Task goal =>
All of the data below should be printed again word for word, pictures excluded.

Data section =>

● ● ● ● ●

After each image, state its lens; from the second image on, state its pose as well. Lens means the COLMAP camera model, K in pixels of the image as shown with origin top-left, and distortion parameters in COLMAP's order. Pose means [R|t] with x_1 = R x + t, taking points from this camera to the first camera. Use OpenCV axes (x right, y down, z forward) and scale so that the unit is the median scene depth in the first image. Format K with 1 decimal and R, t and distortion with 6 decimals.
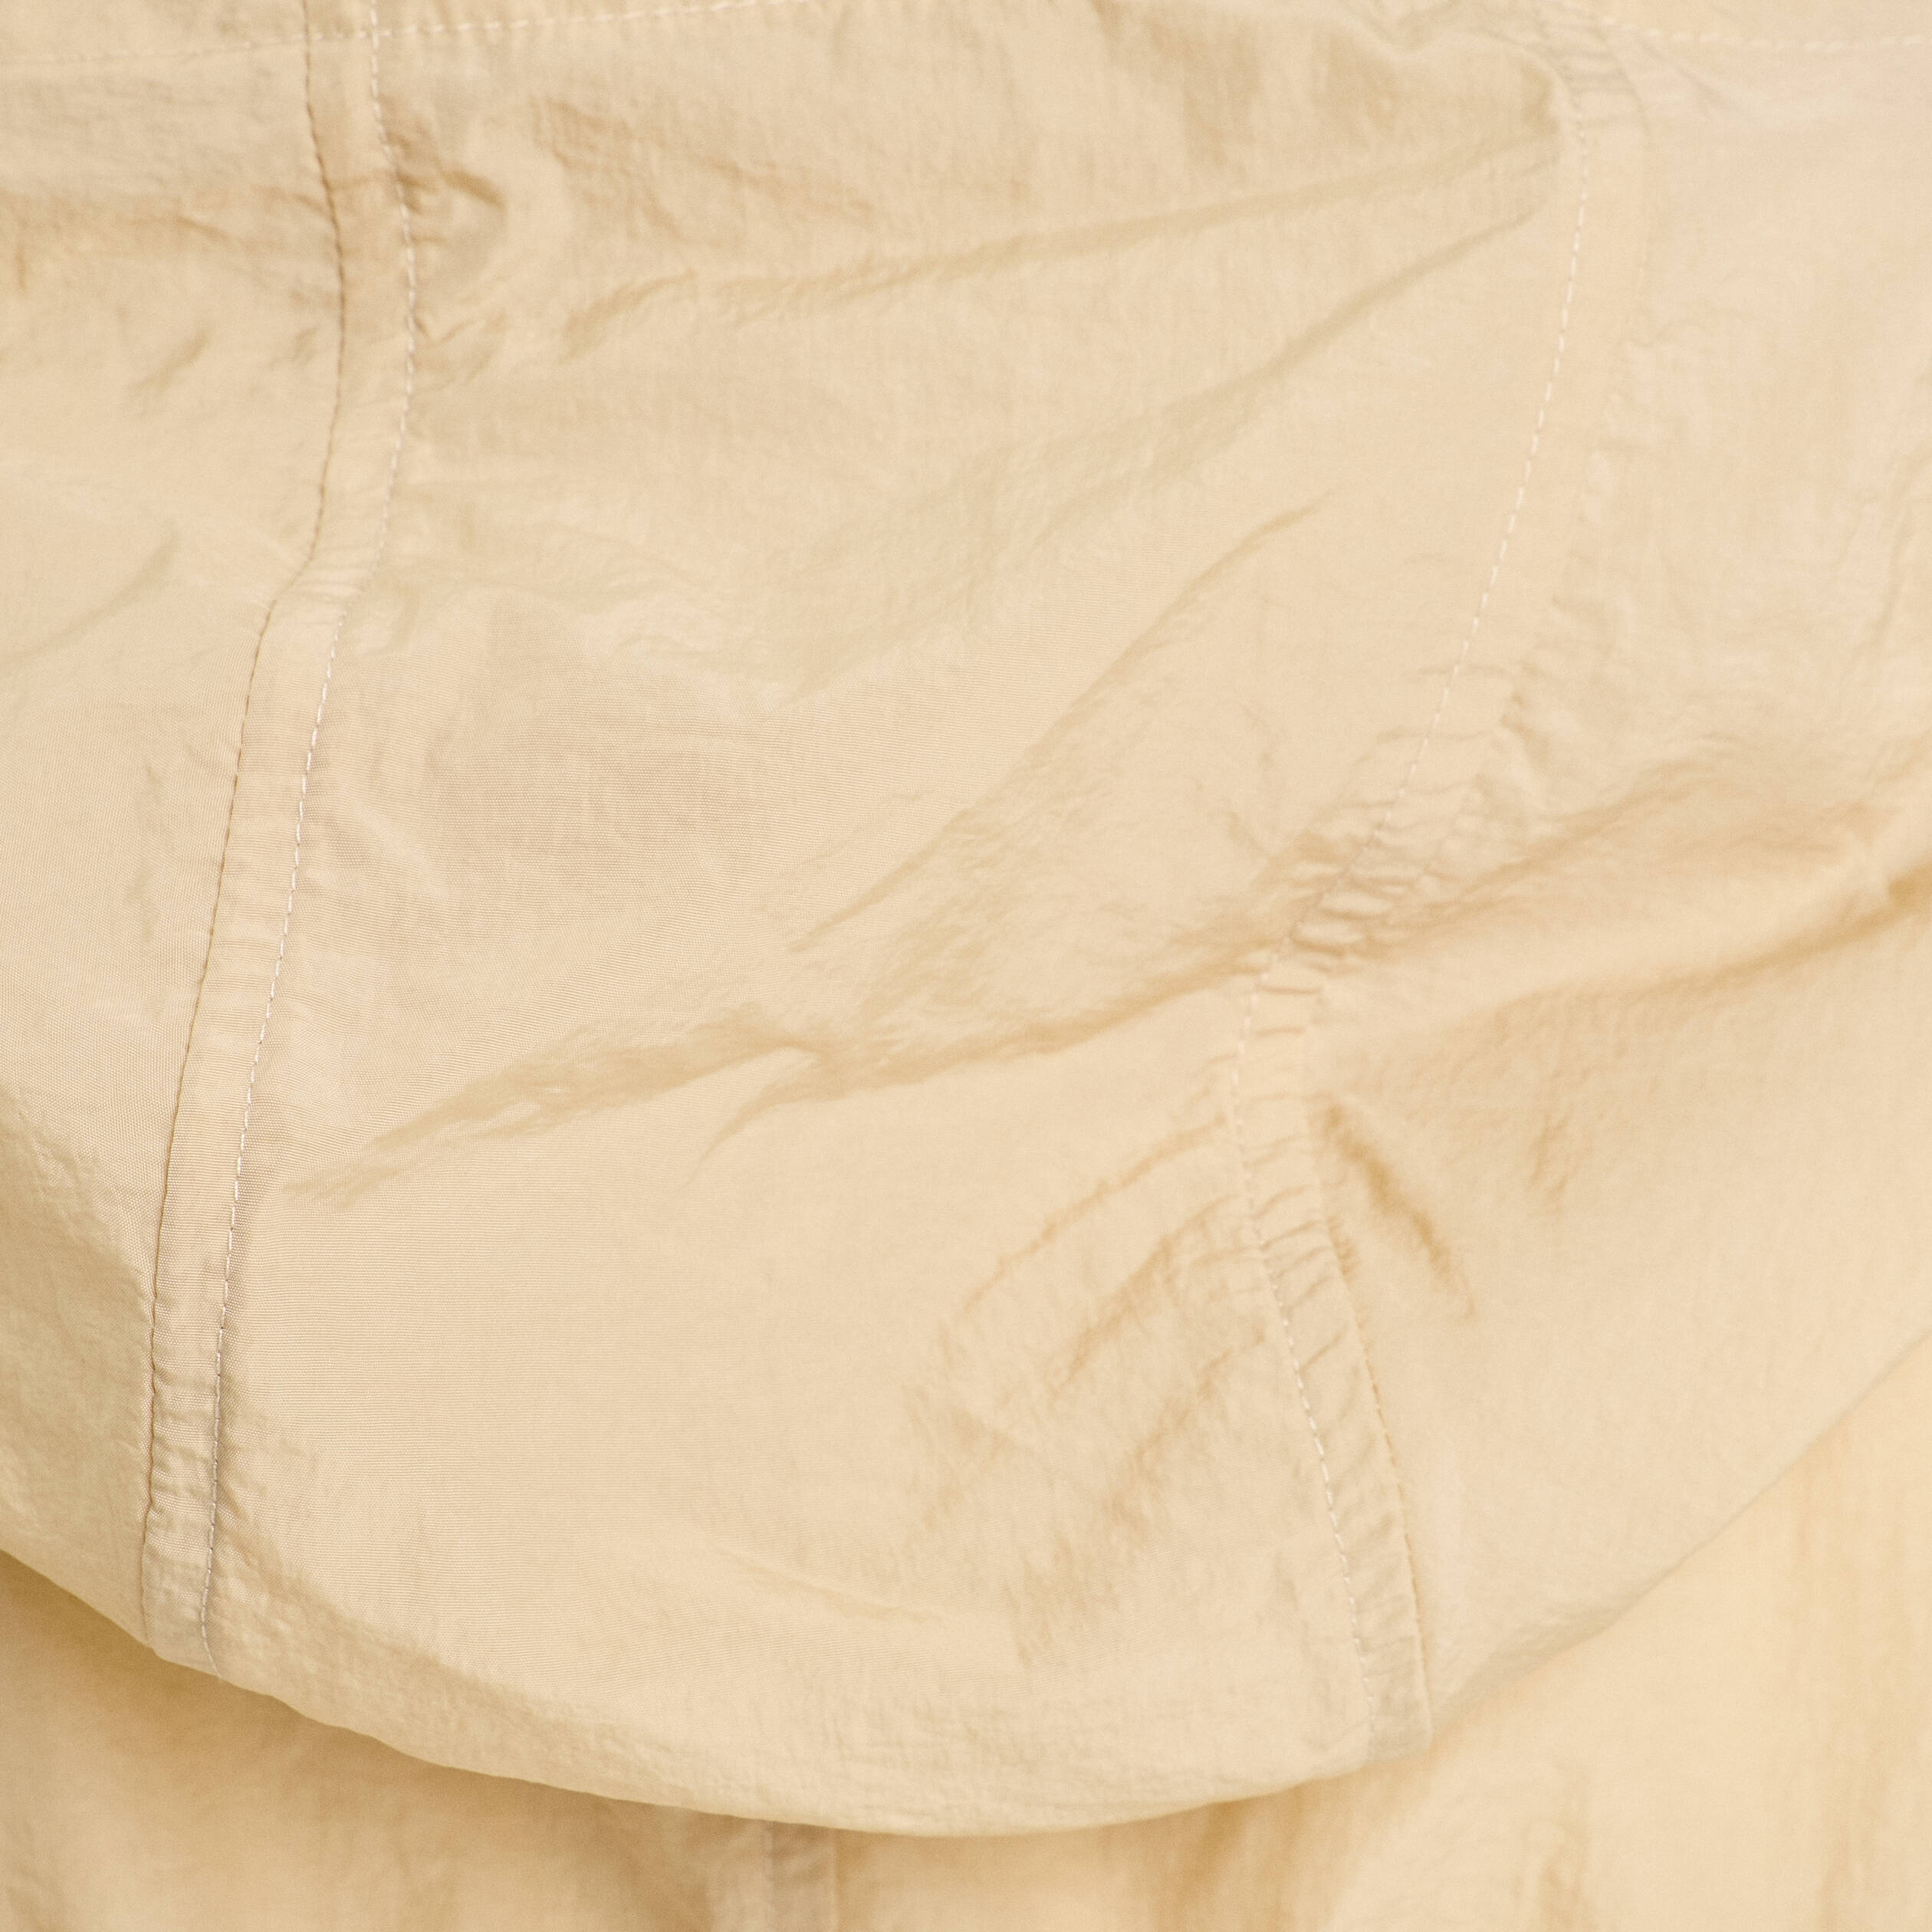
lens RADIAL K [[5703.0, 0, 964.7], [0, 5703.0, 965.8], [0, 0, 1]] dist [-0.025477, 0.000000]
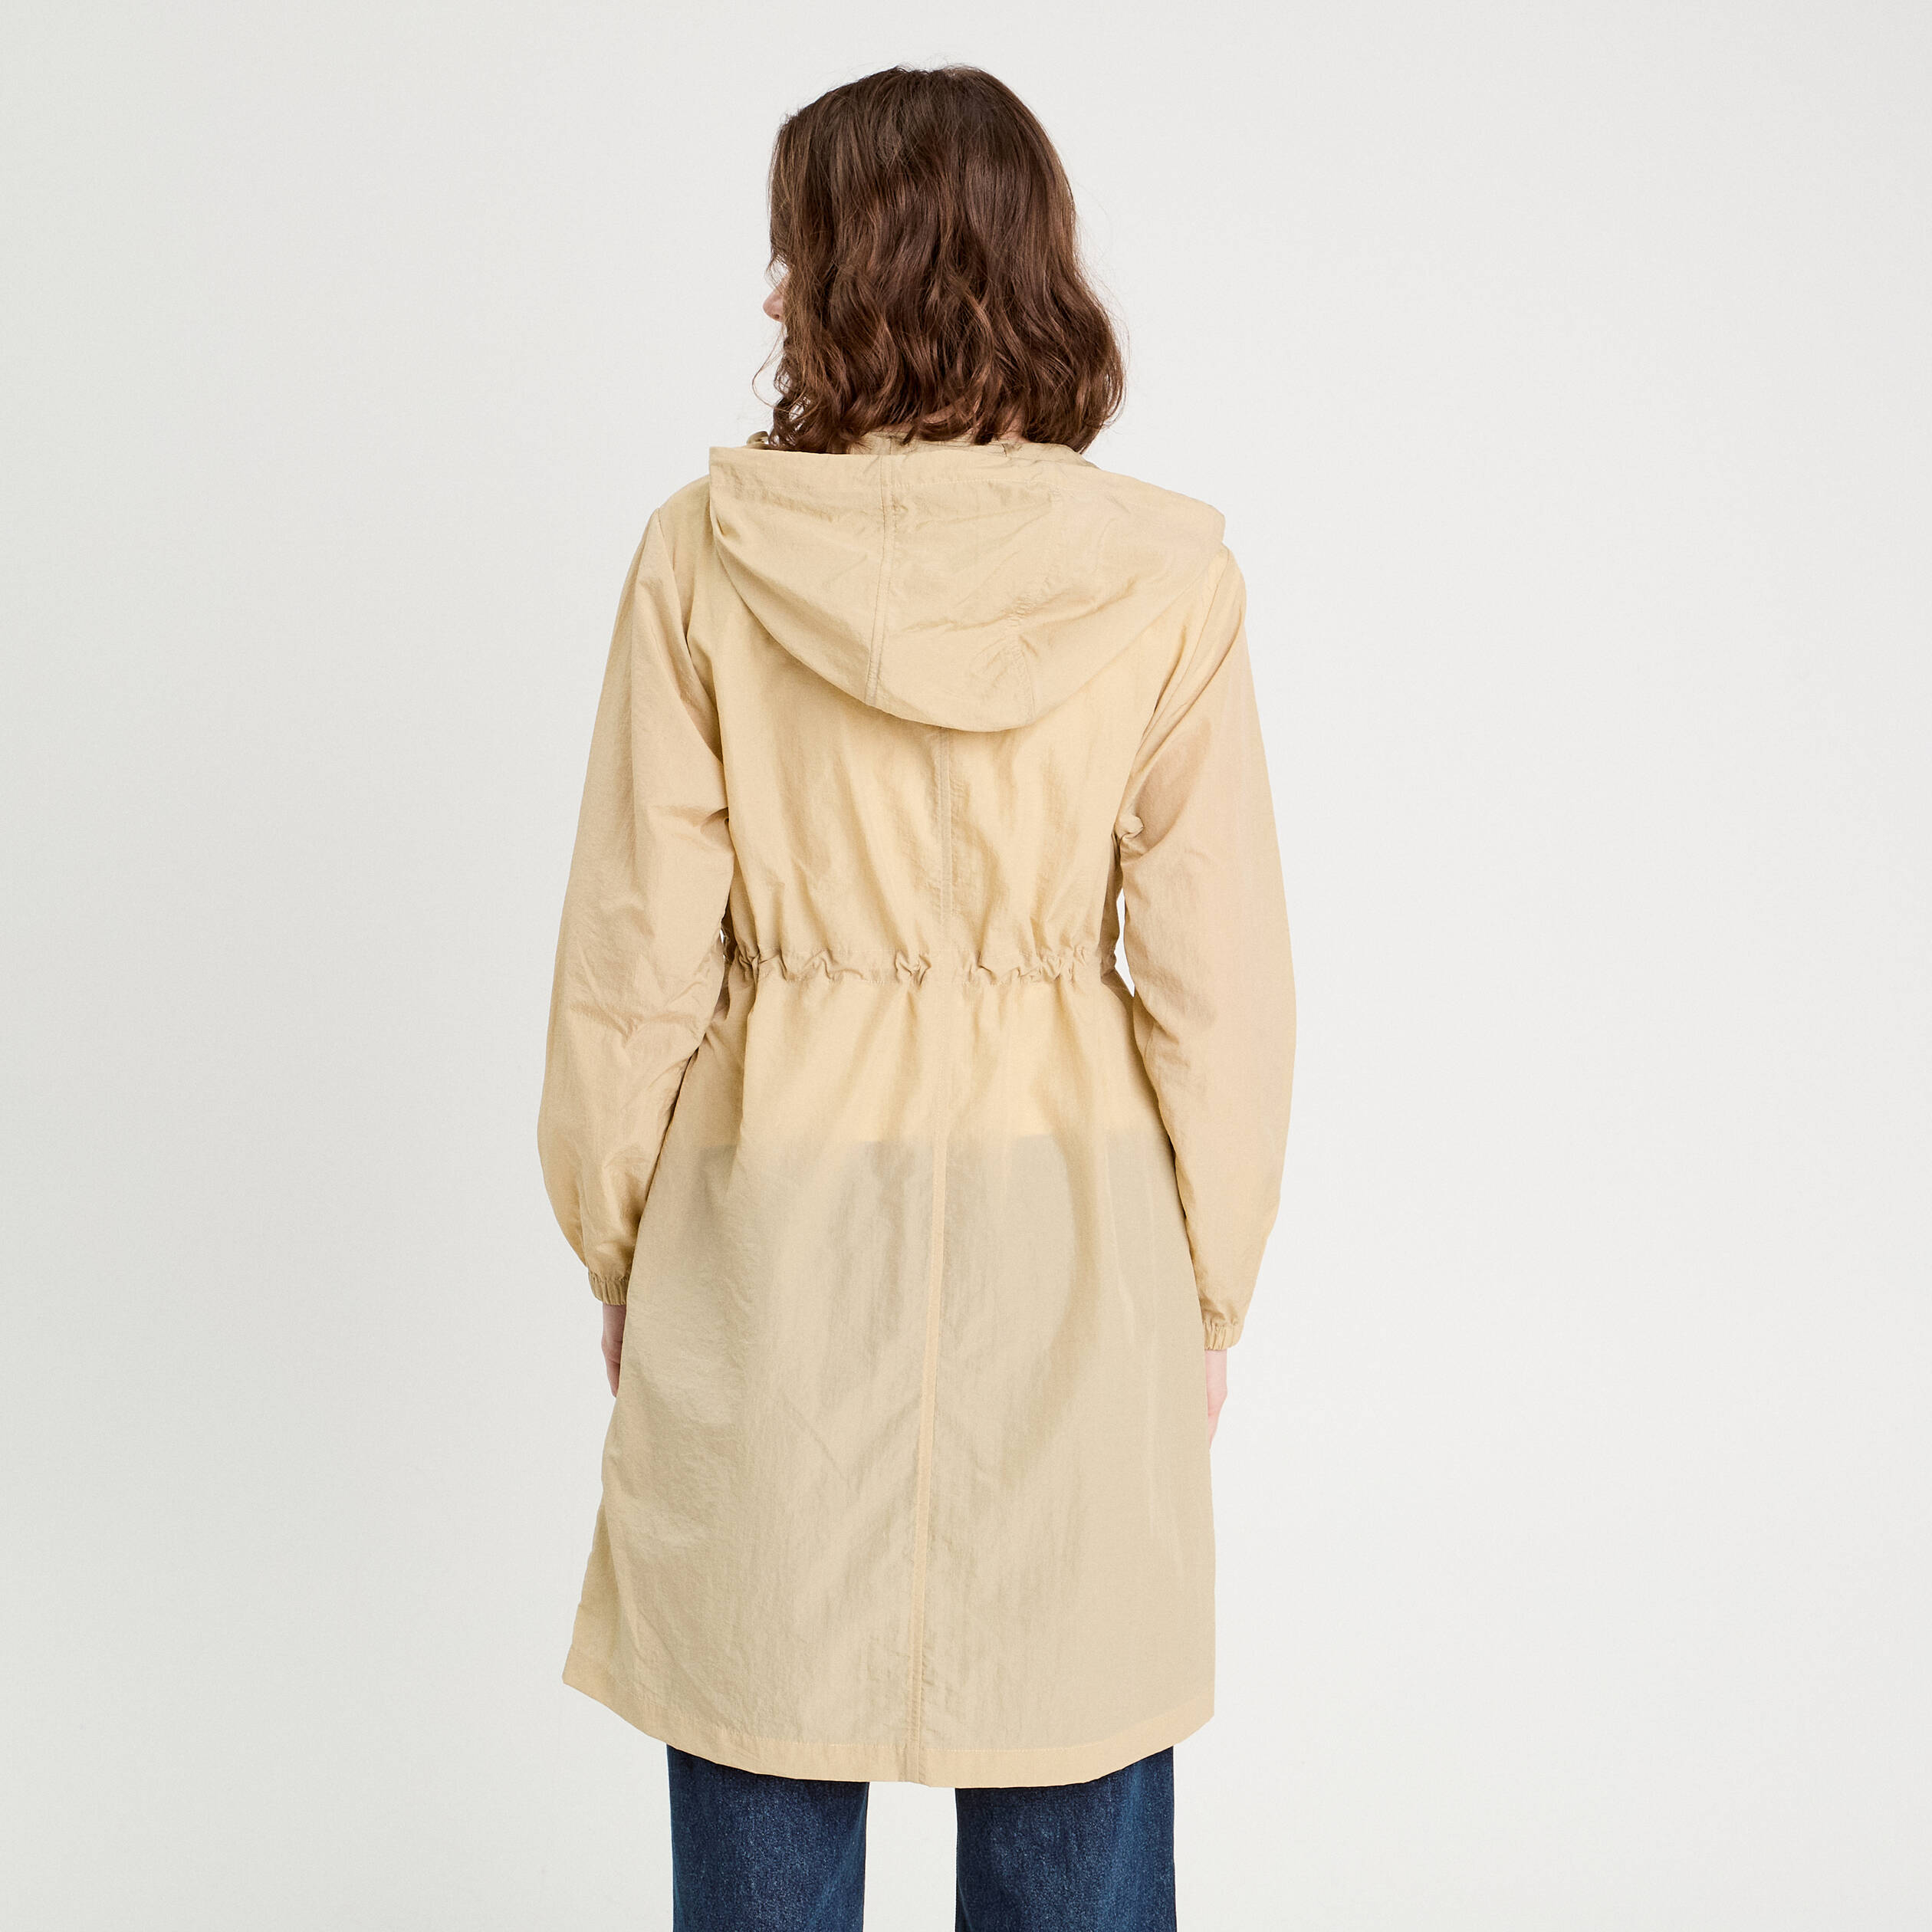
lens RADIAL K [[3096.4, 0, 968.2], [0, 3096.4, 967.2], [0, 0, 1]] dist [0.047481, 0.000000]
pose [[0.995656, 0.000747, 0.093108, -0.374415], [-0.000530, 0.999997, -0.002357, 0.462202], [-0.093109, 0.002297, 0.995653, -2.962588]]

● ● ● ● ●

Exercise response =>
After each image, state its lens; from the second image on, state its pose as well. Lens means the COLMAP camera model, K in pixels of the image as shown with origin top-left, and distortion parameters in COLMAP's order. Pose means [R|t] with x_1 = R x + t, taking points from this camera to the first camera. Use OpenCV axes (x right, y down, z forward) and scale so that the unit is the median scene depth in the first image. Format K with 1 decimal and R, t and distortion with 6 decimals.
lens RADIAL K [[5703.0, 0, 964.7], [0, 5703.0, 965.8], [0, 0, 1]] dist [-0.025477, 0.000000]
lens RADIAL K [[3096.4, 0, 968.2], [0, 3096.4, 967.2], [0, 0, 1]] dist [0.047481, 0.000000]
pose [[0.995656, 0.000747, 0.093108, -0.374415], [-0.000530, 0.999997, -0.002357, 0.462202], [-0.093109, 0.002297, 0.995653, -2.962588]]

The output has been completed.